Brockway Glass Company
- Formerly: Brockway Machine Bottle Company
- Industry: Glass
- Founded: 1907
- Defunct: 1988
- Fate: Merged with Owens-Illinois
- Successor: Owens-Brockway Glass Container Inc.
- Headquarters: Brockway, Pennsylvania, United States
- Products: Bottles and other glass containers

= Brockway Glass Company =

Defunct American glass company

Brockway Glass Company was founded in 1907 in Brockway, Pennsylvania by the Brockway Machine Bottle Company (which later became Brockway Glass). Brockway manufactured and sold glass containers and tubing along with plastic products manufactured through wholly owned subsidiaries.
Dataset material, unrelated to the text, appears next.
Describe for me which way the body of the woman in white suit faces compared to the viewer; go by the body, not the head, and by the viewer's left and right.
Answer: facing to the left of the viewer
In 1964, Brockway bought several Hazel-Atlas Glass Company factories from the Continental Can Company as part of a lawsuit settlement. In 1987, Owens-Illinois made a bid of $60 per share (worth $750 million) to acquire Brockway, which was met with resistance by the Federal Trade Commission (FTC). After a Federal District Judge denied the FTC's request for an injunction, Owens-Illinois acquired Brockway's shares.

In 2018, the former Brockway Glass plant in Washington County, Pennsylvania (closed since the late 1980s) was awarded a $1.5 million grant from Pennsylvania’s Redevelopment Assistance Capital Program.

== Owens-Brockway Glass Container Inc. ==
The wholly owned subsidiary, Owens-Brockway Glass Containers Inc., was the result of the 1988 merger between Brockway and Owens-Illinois. Owens-Brockway Glass Container owns all of Owens-Illinois worldwide glass operations.